To continue with the story, assessment under section 158BC was taken up. Assessing Officer examined the regular books of account and found that cash deposits made in the Bank account were from the cash balances shown in the regular books of account. He also examined the supplementary cash book opened for the purposes of making entries regarding the amount declared under VDS. Assessing Officer also verified the disclosure in all respects and having been satisfied by all these facts, came to the conclusion that the sum of Rs. 20 lacs seized from the assessee was part of Rs. 40 lacs cash declared by the assessee under VDS. We do not see any infirmity, in arriving at this conclusion. It is not true to say that there was lack of enquiry or non-application of mind on the part of the assessing officer., The CIT has given mainly four reasons for holding the assessment order to be erroneous. Firstly, it is mentioned that assessing officer should not have taken the affidavit at face value. We have already discussed earlier to show as to why the affidavit cannot be brushed aside. Second reason given is that supplementary cash book is a self serving device., Nothing turn out of this. The CIT has not appreciated the fact that computer printouts given to the assessing officer were merely reports, But otherwise the assessing officer had examined the manually maintained books and satisfied himself about the entries. Thirdly, it is stated that the assessing officer did not verify the reason for the assessee to carry such large sum of cash. We do not see whether any purpose could have been served in the light of the fact that assessee always maintains huge balances. When it is not unusual for the assessee to maintain huge balances, the presumption is that it must be for genuine business needs. Fourth reason is that computer printouts were dated 14th & 15-7-1998, i.e., well after the draft order was submitted.

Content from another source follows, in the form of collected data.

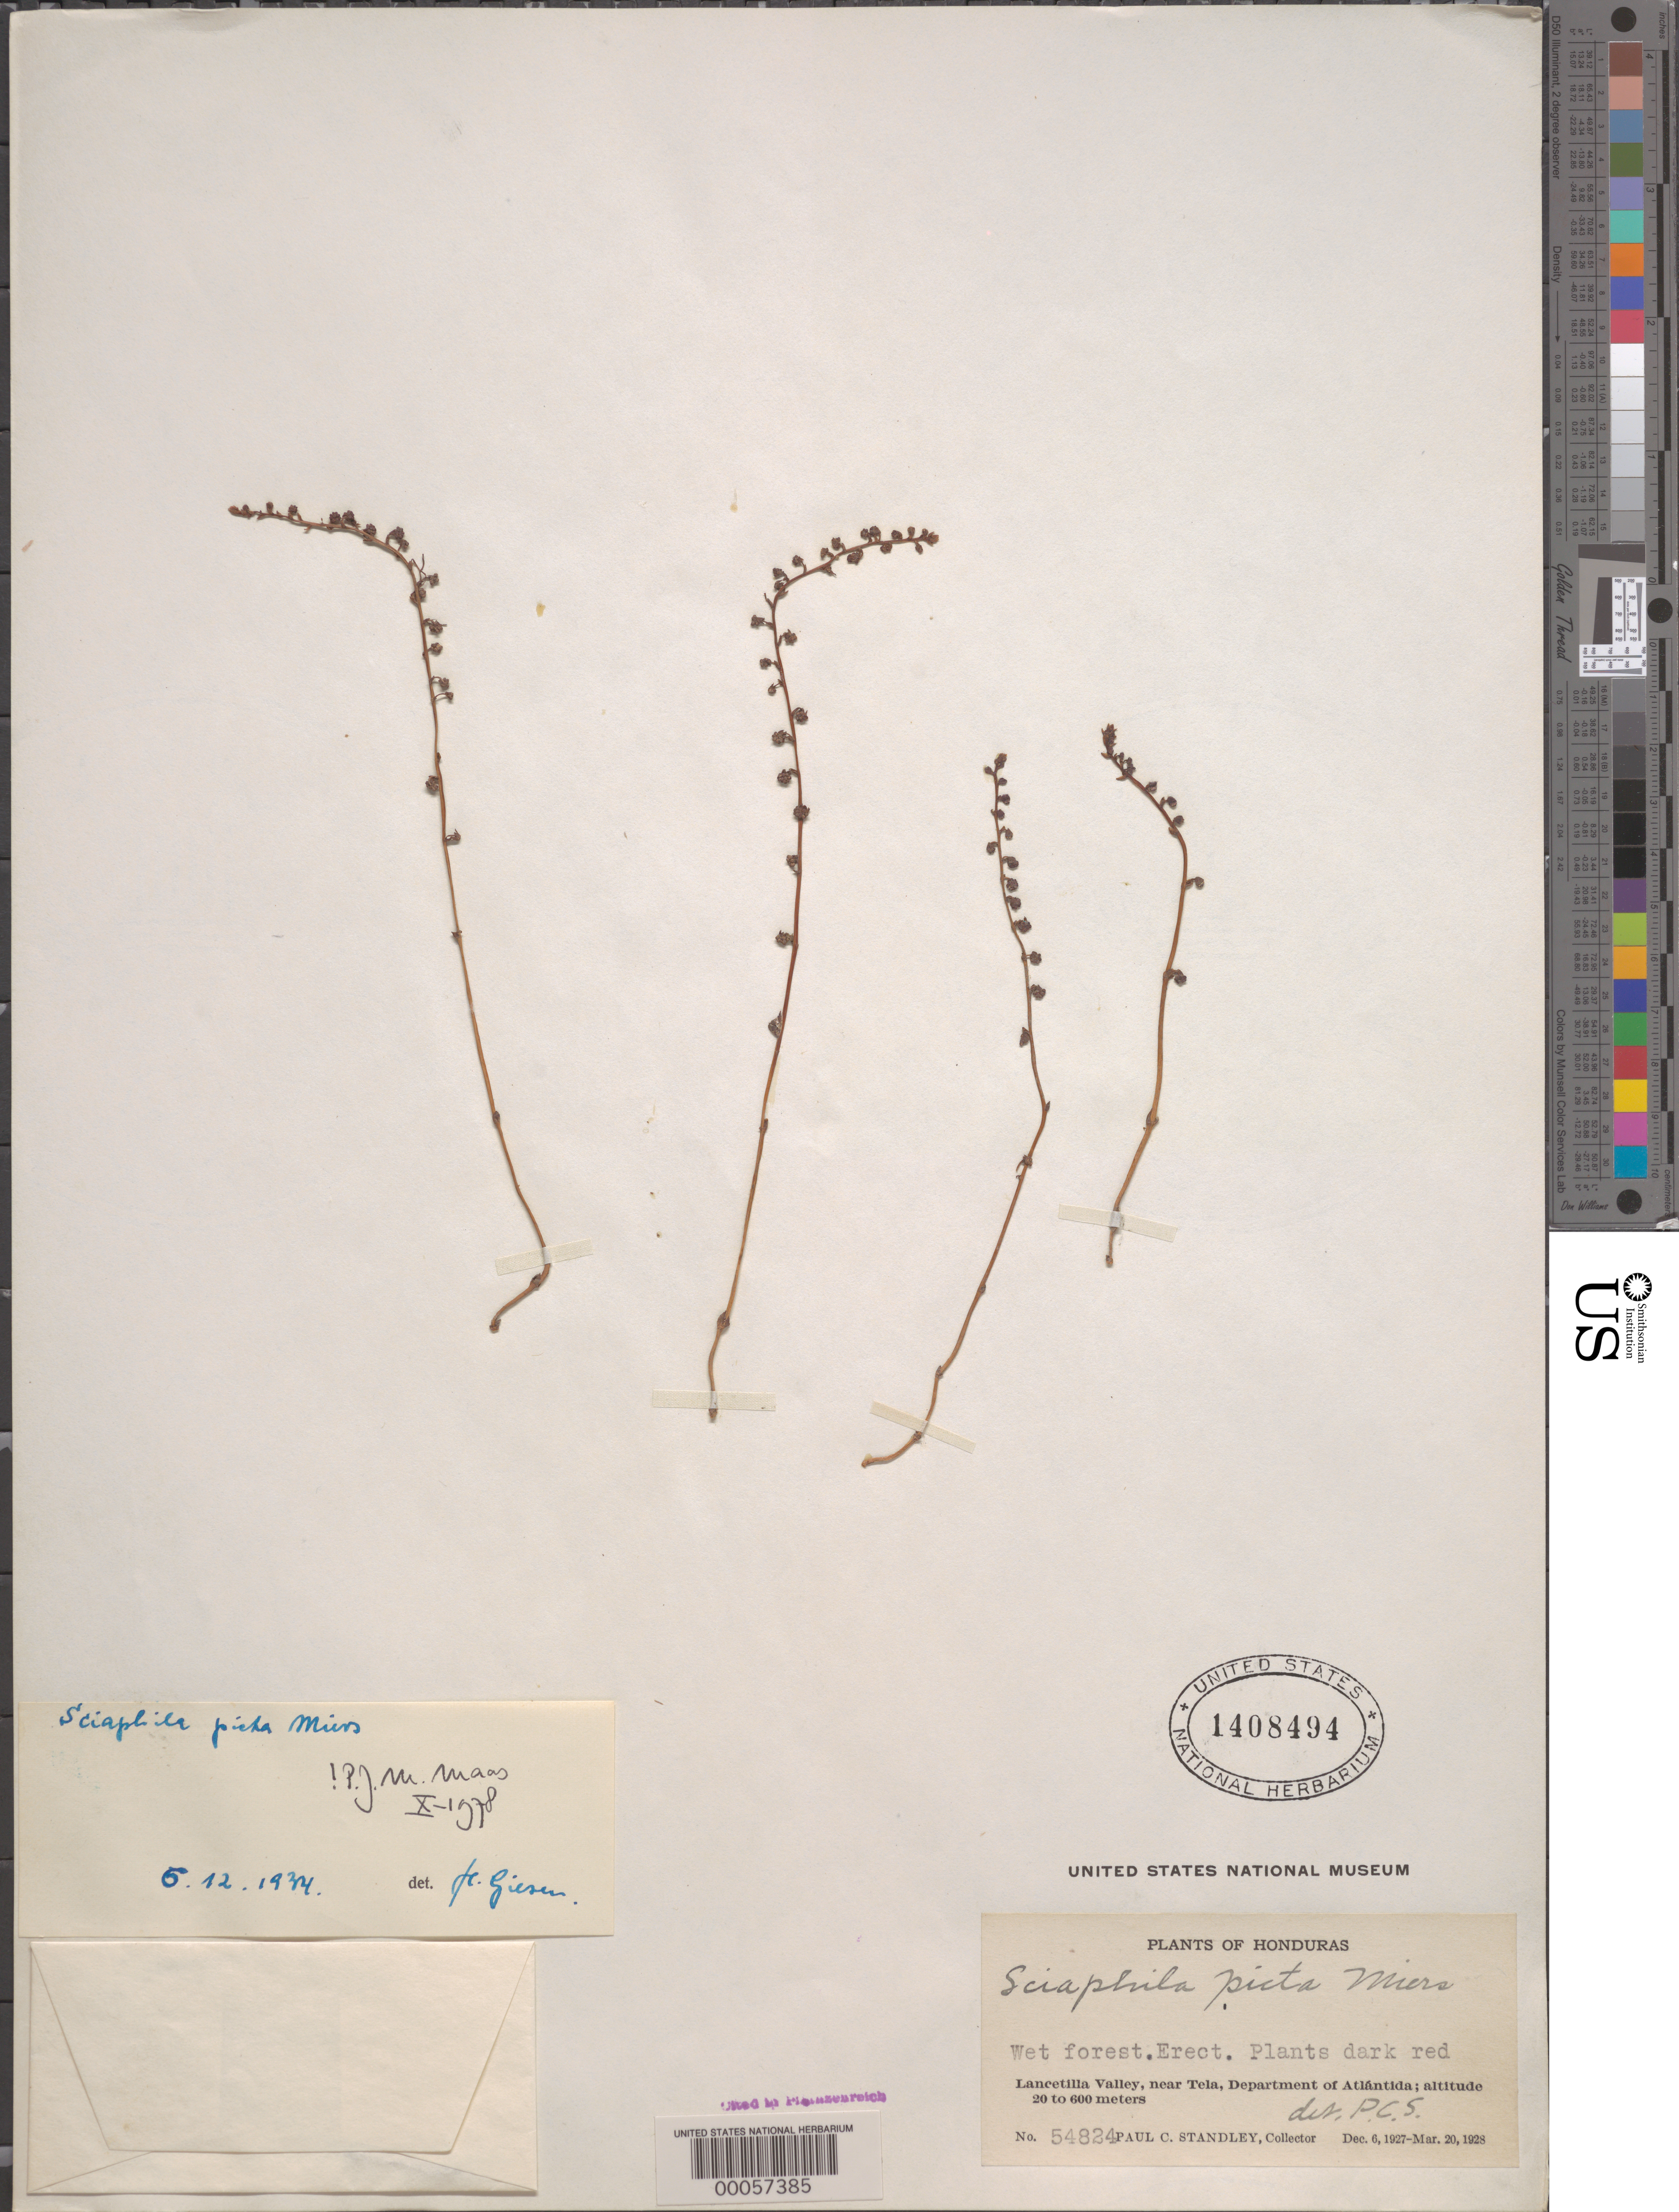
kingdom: Plantae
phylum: Tracheophyta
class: Liliopsida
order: Pandanales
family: Triuridaceae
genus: Sciaphila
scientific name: Sciaphila picta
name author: Miers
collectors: P. C. Standley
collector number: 54824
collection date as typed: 06 Dec 1927 to 20 Mar 1928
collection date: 1927-12-06/1928-03-20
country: Honduras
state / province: Atlántida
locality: Lancetilla Valley, near Tela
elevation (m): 20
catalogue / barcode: US 1408494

This reason pales away into insignificance when assessing officer had verified the regular books of account. Moreover, the printouts were given because the assessing officer had insisted for the same to keep them on record. Thus, none of the reasons given by the CIT carry any real force or conviction to hold the order of the assessing officer to be erroneous.

Lastly, the explanation of the assessee gathers weight on account of two more reasons also. One, there is no long gap between the declaration under VDS and the date of search. Secondly, there is no finding that cash declared under VDS was either converted into any other asset or was used for incurring any expenses till the date of the search. In view of all these facts and attendant circumstances, we hold that the order of the assessing officer was not erroneous and prejudicial to the interests of the revenue. The order of the CIT under section 263 directing the assessing officer to tax the sum of Rs. 20 lacs is quashed.